Source text:
*** Begin section ***
Guadalajara-I (Alcolea de Pinar - Molina de Aragon) Area
This area is situated in the northeastern part of Guadalajara province, some 100 km from the provincial capital. It is located in hill country of the Iberian Cordillera at an elevation of some 1200-1250m (Figure 1).

The permit covers 436 km² and includes a State Reserve on the zone with most of the sandstone hosted mineralisation. Rio Alagon has entered discussions with the authorities to have the reserve lifted.

map

Geology

Discordantly overlying the Paleozoic bedrock is a thin and irregular sequence of sandstones and red-coloured shales with occasional conglomeratic bands. This sequence ranges up to 60m in thickness, is frequently traversed by porphyritic dykes and is considered to be Permian in age. It is overlain by a thick Mesozoic sequence which, in this area, consists essentially of sediments of Triassic and Jurassic age.

Within the Triassic, the three traditional divisions of the continental, or Germanic, sequence can be recognised - Bund, Muschelkalk, Keuper - albeit with unequal development.
*** End section ***
Assignment 1: Using the area description, explain in one to three sentences why the State Reserve matters within the permit.

Material for this task:
*** Begin section ***
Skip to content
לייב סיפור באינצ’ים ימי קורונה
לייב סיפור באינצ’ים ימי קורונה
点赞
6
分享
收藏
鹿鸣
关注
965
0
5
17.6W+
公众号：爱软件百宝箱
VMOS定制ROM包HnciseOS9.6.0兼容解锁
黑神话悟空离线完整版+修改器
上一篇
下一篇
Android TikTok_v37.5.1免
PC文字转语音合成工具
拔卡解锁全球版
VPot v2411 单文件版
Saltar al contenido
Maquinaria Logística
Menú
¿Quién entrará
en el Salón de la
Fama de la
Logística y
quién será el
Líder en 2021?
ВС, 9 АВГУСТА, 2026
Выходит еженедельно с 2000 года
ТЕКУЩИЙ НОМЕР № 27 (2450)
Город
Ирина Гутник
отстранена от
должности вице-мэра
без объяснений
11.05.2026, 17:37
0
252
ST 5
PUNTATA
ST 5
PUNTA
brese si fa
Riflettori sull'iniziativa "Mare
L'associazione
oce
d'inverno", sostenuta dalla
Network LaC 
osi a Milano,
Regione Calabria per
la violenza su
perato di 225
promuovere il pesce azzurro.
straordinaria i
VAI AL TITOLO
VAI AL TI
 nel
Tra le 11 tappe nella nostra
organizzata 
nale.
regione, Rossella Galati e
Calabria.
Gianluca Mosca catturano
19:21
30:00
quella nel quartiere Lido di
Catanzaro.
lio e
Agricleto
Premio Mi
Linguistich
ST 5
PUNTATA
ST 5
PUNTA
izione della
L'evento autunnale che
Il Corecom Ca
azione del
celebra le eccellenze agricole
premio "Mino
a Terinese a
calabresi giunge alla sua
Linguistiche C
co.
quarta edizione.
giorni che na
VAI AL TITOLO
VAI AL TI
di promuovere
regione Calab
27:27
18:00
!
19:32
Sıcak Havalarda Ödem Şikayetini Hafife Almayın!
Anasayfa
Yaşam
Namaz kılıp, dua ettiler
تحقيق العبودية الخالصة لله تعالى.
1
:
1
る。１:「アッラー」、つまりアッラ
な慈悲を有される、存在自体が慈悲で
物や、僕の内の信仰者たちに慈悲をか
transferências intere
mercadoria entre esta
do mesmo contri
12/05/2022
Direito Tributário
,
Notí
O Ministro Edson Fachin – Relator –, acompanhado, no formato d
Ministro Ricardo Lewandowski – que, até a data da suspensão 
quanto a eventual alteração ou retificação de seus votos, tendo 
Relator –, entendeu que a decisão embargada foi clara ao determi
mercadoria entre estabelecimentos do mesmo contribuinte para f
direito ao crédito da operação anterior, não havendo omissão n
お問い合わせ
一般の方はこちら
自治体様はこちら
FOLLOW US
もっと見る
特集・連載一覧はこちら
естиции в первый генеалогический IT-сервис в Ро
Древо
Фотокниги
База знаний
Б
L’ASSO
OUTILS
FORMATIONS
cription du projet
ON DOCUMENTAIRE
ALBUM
*** End section ***
Assignment 2: Reproduce the part of the records that opens with their first line and closes with the line containing "calabresi giunge alla sua", including both of those lines.

Result 1: The State Reserve lies on the zone that holds most of the sandstone-hosted mineralisation within the 436 km² permit. Rio Alagon has entered discussions with the authorities to have the reserve lifted.

Result 2:
Skip to content
לייב סיפור באינצ’ים ימי קורונה
לייב סיפור באינצ’ים ימי קורונה
点赞
6
分享
收藏
鹿鸣
关注
965
0
5
17.6W+
公众号：爱软件百宝箱
VMOS定制ROM包HnciseOS9.6.0兼容解锁
黑神话悟空离线完整版+修改器
上一篇
下一篇
Android TikTok_v37.5.1免
PC文字转语音合成工具
拔卡解锁全球版
VPot v2411 单文件版
Saltar al contenido
Maquinaria Logística
Menú
¿Quién entrará
en el Salón de la
Fama de la
Logística y
quién será el
Líder en 2021?
ВС, 9 АВГУСТА, 2026
Выходит еженедельно с 2000 года
ТЕКУЩИЙ НОМЕР № 27 (2450)
Город
Ирина Гутник
отстранена от
должности вице-мэра
без объяснений
11.05.2026, 17:37
0
252
ST 5
PUNTATA
ST 5
PUNTA
brese si fa
Riflettori sull'iniziativa "Mare
L'associazione
oce
d'inverno", sostenuta dalla
Network LaC 
osi a Milano,
Regione Calabria per
la violenza su
perato di 225
promuovere il pesce azzurro.
straordinaria i
VAI AL TITOLO
VAI AL TI
 nel
Tra le 11 tappe nella nostra
organizzata 
nale.
regione, Rossella Galati e
Calabria.
Gianluca Mosca catturano
19:21
30:00
quella nel quartiere Lido di
Catanzaro.
lio e
Agricleto
Premio Mi
Linguistich
ST 5
PUNTATA
ST 5
PUNTA
izione della
L'evento autunnale che
Il Corecom Ca
azione del
celebra le eccellenze agricole
premio "Mino
a Terinese a
calabresi giunge alla sua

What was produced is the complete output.